Neste momento, a ausência de resposta [do governo] para os problemas nacionais é extremamente grande. A crise vai obrigar os vários setores sociais a pensarem Angola de uma forma diferente: não como um país rentista, porque o mito do petróleo terminou com esta queda abrupta do preço do petróleo. O país tem outras riquezas, que não podem ser exploradas só por um grupo minoritário ligado ao aparelho do Estado.

Do ponto de vista conjuntural, a crise vai conduzir a uma maior capacidade de perceber o que é o regime do MPLA, porque as pessoas estarão face a face com os problemas reais, e então é possível que, nas próximas eleições [em 2017], haja um forte deslocamento de forças sociais para a oposição e se crie uma aspiração nacional de mudança.

Então a oposição vê uma possibilidade de mudança de governo pela via eleitoral?

Creio que a via eleitoral vai permitir perceber que o país pode caminhar para uma situação diferente. O que estamos visualizando é que a população vai sentir que a legitimidade do governo terminou, porque este regime já não tem capacidade de fazer aquilo que todos desejam, que é seguir com a transição democrática do país [iniciada em 1992, com as primeiras eleições].

Como a oposição pode atuar hoje em Angola?

Há uma grande limitação para os partidos com assento parlamentar, que não têm condições de executar as suas funções. Fora do Parlamento, a oposição tem sido feita por meio de manifestações e da palavra, mas aí também há limitações. A grande maioria dos meios de comunicação foram comprados por entidades ligadas ao governo, então o espaço da oposição na mídia é cada vez menor. O escape está nas redes sociais, e elas têm confrontado o regime.

Mesmo as ONGs são extremamente reprimidas em Angola. Foi aprovada agora uma lei que restringe o espaço das organizações não governamentais e está havendo perseguição.

É verdade que a oposição faz a sua luta, tenta furar o bloqueio em todos os meios, mas depois se confronta com o poder Judiciário.

Como no caso dos 15 ativistas detidos acusados de preparar um golpe de Estado.

Sim. Neste momento, eles estão sendo julgados. Alguém fez uma brincadeira no Facebook e constituiu um governo de solução nacional, com 45 nomes. O governo então os acusa de planejar um golpe de Estado e de já ter, inclusive, um Executivo pronto para assumir.
##########
▶ _SEU OBJETIVO_
De acordo com o trecho do documento sobre a oposição em Angola, quantos nomes tinha o governo de solução nacional criado numa brincadeira no Facebook?

▶ _REGISTROS FORNECIDOS_
##########
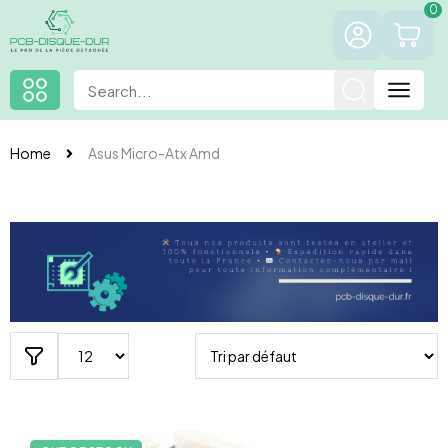
0
Home
Asus Micro-Atx Amd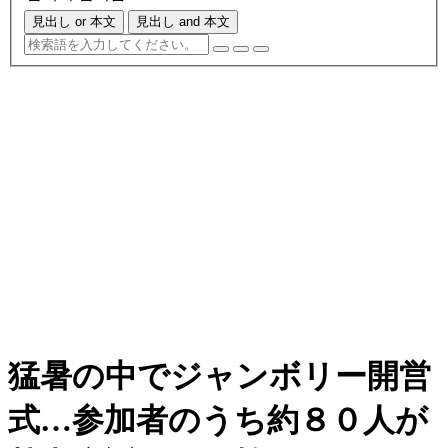
見出し or 本文
見出し and 本文
猛暑の中でジャンボリー開営
式…参加者のうち約８０人が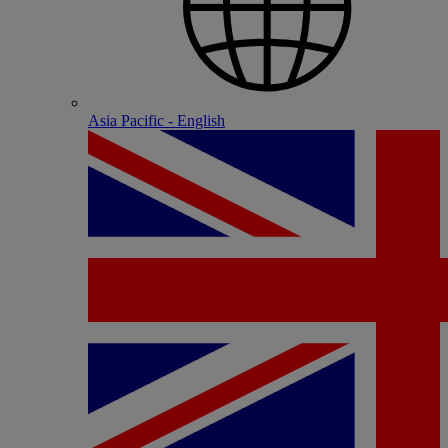
Asia Pacific - English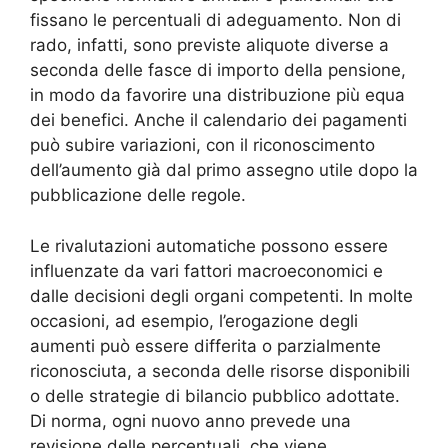
fissano le percentuali di adeguamento. Non di
rado, infatti, sono previste aliquote diverse a
seconda delle fasce di importo della pensione,
in modo da favorire una distribuzione più equa
dei benefici. Anche il calendario dei pagamenti
può subire variazioni, con il riconoscimento
dell’aumento già dal primo assegno utile dopo la
pubblicazione delle regole.
Le rivalutazioni automatiche possono essere
influenzate da vari fattori macroeconomici e
dalle decisioni degli organi competenti. In molte
occasioni, ad esempio, l’erogazione degli
aumenti può essere differita o parzialmente
riconosciuta, a seconda delle risorse disponibili
o delle strategie di bilancio pubblico adottate.
Di norma, ogni nuovo anno prevede una
revisione delle percentuali, che viene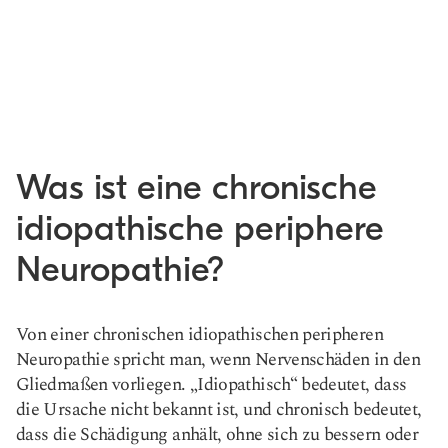
Was ist eine chronische
idiopathische periphere
Neuropathie?
Von einer chronischen idiopathischen peripheren
Neuropathie spricht man, wenn Nervenschäden in den
Gliedmaßen vorliegen. „Idiopathisch“ bedeutet, dass
die Ursache nicht bekannt ist, und chronisch bedeutet,
dass die Schädigung anhält, ohne sich zu bessern oder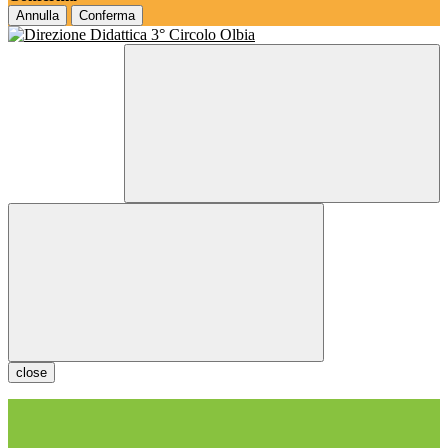
Annulla
Conferma
close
##########
▶ _RESULTADO DO EXERCÍCIO_
O governo de solução nacional tinha 45 nomes.